Il segretario di stato statunitense Antony Blinken a Tel Aviv, in Israele, il 9 gennaio 2024. (Evelyn Hockstein, Pool)

Per la quarta volta in meno di una settimana, nella notte tra il 17 e il 18 gennaio l’esercito statunitense ha preso di mira i ribelli huthi dello Yemen, sostenuti dall’Iran, distruggendo quattordici missili pronti per essere lanciati.

Poche ora prima dell’operazione Washington aveva reinserito gli huthi, che da settimane conducono attacchi contro le navi mercantili in transito nel mar Rosso e nel golfo di Aden, nella sua lista dei gruppi terroristici.
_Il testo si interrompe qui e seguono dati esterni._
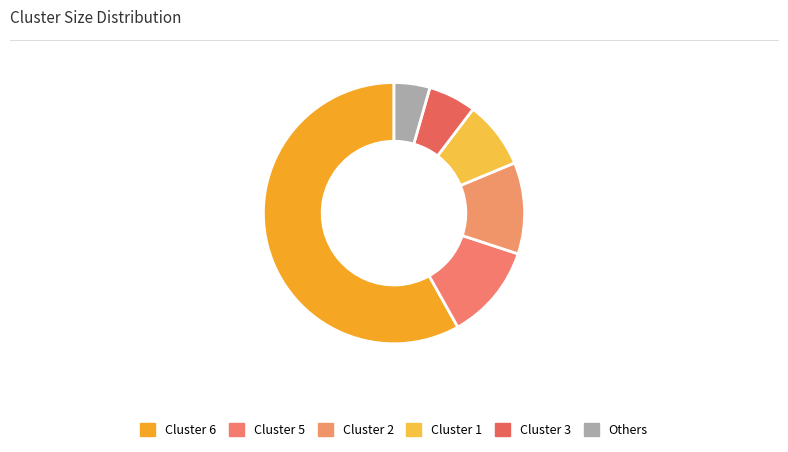

What percentage is the Cluster 5 slice, to the nearest percent?

12%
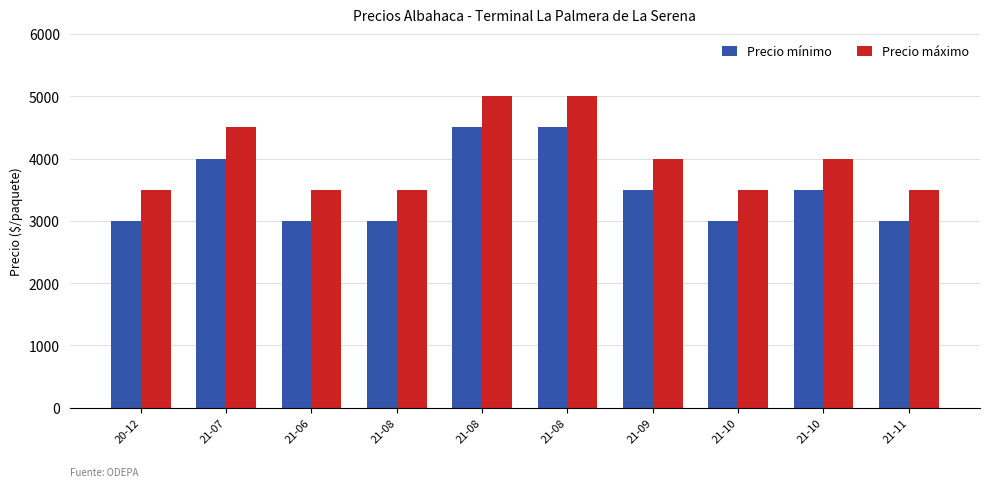

How many Precio máximo values are between 3500 and 4500?

8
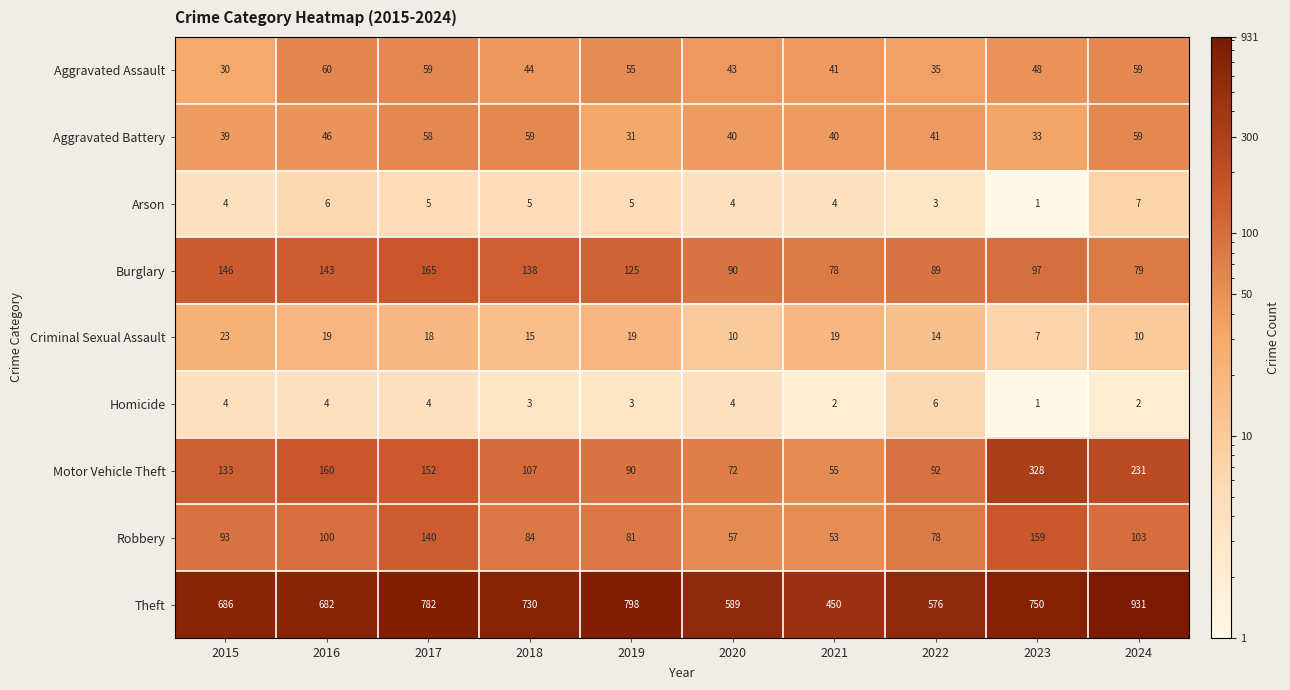

At which category does the chart reach its minimum across all series?

2023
Secondo l’emittente degli huthi Al Masirah, i raid statunitensi sono stati effettuati nelle regioni di Hodeida, Taiz, Dhamar, Al Bayda e Sada.

“Le forze statunitensi hanno condotto un’operazione nelle zone dello Yemen controllate dai ribelli huthi, che ha permesso di distruggere quattordici missili pronti per essere lanciati”, ha affermato sul social network X lo United States central command (Centcom). “Questi missili costituivano una minaccia immediata per le navi mercantili e per la marina militare statunitense”.

“Continueremo a proteggere le vite dei marinai innocenti”, ha aggiunto Michael Erik Kurilla, comandante del Centcom.

Un rappresentante degli huthi ha dichiarato ad Al Masirah che il gruppo continuerà “a prendere di mira le navi dirette verso i porti della Palestina occupata, nonostante i raid statunitensi e britannici”.

Gli huthi, in guerra con le forze governative da quasi dieci anni, attaccano le navi mercantili che secondo loro hanno legami con Israele, in solidarietà con gli abitanti della Striscia di Gaza.

Il mese scorso gli Stati Uniti hanno creato una forza multinazionale per proteggere le navi nel mar Rosso, dove transita fino al 12 per cento del commercio mondiale.

Da allora le forze statunitensi hanno intercettato un gran numero di missili e droni lanciati dallo Yemen.